_Document text_.
For Christine Grahame, MSP, Mary was “an iconic historical Scots figure” and this week the SNP member for the South of Scotland will begin a campaign in the Scottish Parliament to repatriate her remains from Westminster Abbey.
But the move has been branded a stunt by Ms Grahame’s political opponents and dismissed as crazy by Jenny Wormald, one of the leading academic authorities on the queen’s life and death.
Contrary to the romantic myths which surround Mary, said Dr Wormald, she was a dreadful woman who was “much keener on becoming queen of England than she ever was of being queen of Scotland. It seems appropriate to leave her alone.”
The MSP’s motion has already attracted support from officials in the Roman Catholic Church in Scotland and senior lay figures, including the composer James MacMillan, who said that the return of Mary’s body would be “a profoundly religious and spiritual event”.

_Parts of the exercise_.
- 1) Which people are named in the article about Mary's remains?
- 2) From where does the article on Mary's remains say the campaign wants to repatriate them?
The records have no connection to the article about Mary's remains.

[Collection entries]
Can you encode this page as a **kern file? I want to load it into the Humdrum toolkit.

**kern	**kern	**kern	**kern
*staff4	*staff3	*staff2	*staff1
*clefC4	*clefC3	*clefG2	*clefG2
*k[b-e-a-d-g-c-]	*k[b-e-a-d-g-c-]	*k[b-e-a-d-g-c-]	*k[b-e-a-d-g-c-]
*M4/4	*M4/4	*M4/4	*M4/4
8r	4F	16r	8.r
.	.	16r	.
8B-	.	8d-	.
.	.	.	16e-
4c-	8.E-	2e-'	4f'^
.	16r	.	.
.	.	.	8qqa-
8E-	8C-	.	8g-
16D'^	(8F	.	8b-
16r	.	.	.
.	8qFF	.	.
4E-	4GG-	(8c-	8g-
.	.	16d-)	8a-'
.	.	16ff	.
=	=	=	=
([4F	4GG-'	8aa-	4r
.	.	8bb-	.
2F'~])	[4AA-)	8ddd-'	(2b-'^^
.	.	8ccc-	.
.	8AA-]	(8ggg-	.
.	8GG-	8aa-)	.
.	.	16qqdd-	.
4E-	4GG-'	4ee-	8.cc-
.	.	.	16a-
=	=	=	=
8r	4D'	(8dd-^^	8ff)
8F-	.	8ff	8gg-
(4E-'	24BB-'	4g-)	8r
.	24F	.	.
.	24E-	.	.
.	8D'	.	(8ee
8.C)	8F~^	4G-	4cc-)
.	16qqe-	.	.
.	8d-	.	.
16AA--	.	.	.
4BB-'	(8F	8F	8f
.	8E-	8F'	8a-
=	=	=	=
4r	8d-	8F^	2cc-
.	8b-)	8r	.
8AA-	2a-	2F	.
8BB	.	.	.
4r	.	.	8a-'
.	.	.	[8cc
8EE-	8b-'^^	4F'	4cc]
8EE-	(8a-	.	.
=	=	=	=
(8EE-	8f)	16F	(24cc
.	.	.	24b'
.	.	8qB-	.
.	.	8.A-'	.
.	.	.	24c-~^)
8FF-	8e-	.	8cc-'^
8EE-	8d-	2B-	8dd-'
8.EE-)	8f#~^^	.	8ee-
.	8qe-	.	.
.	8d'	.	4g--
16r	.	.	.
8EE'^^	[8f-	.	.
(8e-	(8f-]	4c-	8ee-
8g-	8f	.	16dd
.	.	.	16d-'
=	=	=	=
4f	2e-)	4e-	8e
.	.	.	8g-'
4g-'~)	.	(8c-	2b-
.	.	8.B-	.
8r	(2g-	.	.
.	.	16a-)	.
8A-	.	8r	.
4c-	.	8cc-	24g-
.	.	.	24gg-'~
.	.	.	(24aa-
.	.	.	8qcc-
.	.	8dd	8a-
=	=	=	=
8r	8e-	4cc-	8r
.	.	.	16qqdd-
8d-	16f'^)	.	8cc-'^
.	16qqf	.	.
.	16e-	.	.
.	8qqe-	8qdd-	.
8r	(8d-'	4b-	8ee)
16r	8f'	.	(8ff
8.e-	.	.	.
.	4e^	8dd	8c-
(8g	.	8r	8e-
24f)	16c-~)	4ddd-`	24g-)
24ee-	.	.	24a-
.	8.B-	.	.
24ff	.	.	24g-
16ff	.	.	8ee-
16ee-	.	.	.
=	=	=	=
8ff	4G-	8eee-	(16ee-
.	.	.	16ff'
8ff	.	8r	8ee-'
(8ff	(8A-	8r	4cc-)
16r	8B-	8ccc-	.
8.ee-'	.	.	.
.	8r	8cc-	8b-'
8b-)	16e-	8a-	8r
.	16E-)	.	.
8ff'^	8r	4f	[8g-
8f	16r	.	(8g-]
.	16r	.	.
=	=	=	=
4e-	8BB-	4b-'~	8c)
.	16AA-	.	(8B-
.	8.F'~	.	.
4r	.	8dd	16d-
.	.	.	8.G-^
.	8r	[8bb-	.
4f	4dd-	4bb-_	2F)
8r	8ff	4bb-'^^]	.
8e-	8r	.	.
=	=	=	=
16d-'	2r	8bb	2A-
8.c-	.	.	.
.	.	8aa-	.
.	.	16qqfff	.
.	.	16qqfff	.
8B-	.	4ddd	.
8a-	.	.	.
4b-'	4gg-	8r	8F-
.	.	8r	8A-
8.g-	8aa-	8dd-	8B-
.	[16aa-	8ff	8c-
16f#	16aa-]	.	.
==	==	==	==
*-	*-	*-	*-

_Solutions below_.
- 1) Mary, Christine Grahame, Jenny Wormald, James MacMillan

- 2) Westminster Abbey